Entries shown:

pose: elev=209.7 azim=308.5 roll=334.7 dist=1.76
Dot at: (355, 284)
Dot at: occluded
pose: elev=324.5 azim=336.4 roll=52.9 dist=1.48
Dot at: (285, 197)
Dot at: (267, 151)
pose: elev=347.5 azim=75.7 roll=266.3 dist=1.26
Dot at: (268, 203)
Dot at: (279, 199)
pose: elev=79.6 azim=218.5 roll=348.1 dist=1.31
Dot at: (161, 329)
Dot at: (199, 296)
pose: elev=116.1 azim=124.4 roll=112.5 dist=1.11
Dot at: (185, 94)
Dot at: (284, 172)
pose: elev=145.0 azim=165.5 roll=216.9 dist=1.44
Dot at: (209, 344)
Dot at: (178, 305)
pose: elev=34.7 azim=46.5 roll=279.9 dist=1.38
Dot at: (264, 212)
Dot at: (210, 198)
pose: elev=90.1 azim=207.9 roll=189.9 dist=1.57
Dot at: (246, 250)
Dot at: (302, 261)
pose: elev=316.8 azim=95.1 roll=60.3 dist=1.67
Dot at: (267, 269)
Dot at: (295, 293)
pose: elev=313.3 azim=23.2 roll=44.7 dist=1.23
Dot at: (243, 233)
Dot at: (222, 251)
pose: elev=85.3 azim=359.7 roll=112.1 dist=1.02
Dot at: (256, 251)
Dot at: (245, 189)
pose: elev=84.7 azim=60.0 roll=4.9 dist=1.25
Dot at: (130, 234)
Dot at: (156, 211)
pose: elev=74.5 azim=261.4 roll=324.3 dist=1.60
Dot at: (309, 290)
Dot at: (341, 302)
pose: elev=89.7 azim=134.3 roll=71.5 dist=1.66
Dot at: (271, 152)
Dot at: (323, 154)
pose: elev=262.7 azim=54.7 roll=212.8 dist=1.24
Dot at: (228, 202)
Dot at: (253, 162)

Task description: Copy all of the material above line for line, changing nothing.

Task response:
pose: elev=209.7 azim=308.5 roll=334.7 dist=1.76
Dot at: (355, 284)
Dot at: occluded
pose: elev=324.5 azim=336.4 roll=52.9 dist=1.48
Dot at: (285, 197)
Dot at: (267, 151)
pose: elev=347.5 azim=75.7 roll=266.3 dist=1.26
Dot at: (268, 203)
Dot at: (279, 199)
pose: elev=79.6 azim=218.5 roll=348.1 dist=1.31
Dot at: (161, 329)
Dot at: (199, 296)
pose: elev=116.1 azim=124.4 roll=112.5 dist=1.11
Dot at: (185, 94)
Dot at: (284, 172)
pose: elev=145.0 azim=165.5 roll=216.9 dist=1.44
Dot at: (209, 344)
Dot at: (178, 305)
pose: elev=34.7 azim=46.5 roll=279.9 dist=1.38
Dot at: (264, 212)
Dot at: (210, 198)
pose: elev=90.1 azim=207.9 roll=189.9 dist=1.57
Dot at: (246, 250)
Dot at: (302, 261)
pose: elev=316.8 azim=95.1 roll=60.3 dist=1.67
Dot at: (267, 269)
Dot at: (295, 293)
pose: elev=313.3 azim=23.2 roll=44.7 dist=1.23
Dot at: (243, 233)
Dot at: (222, 251)
pose: elev=85.3 azim=359.7 roll=112.1 dist=1.02
Dot at: (256, 251)
Dot at: (245, 189)
pose: elev=84.7 azim=60.0 roll=4.9 dist=1.25
Dot at: (130, 234)
Dot at: (156, 211)
pose: elev=74.5 azim=261.4 roll=324.3 dist=1.60
Dot at: (309, 290)
Dot at: (341, 302)
pose: elev=89.7 azim=134.3 roll=71.5 dist=1.66
Dot at: (271, 152)
Dot at: (323, 154)
pose: elev=262.7 azim=54.7 roll=212.8 dist=1.24
Dot at: (228, 202)
Dot at: (253, 162)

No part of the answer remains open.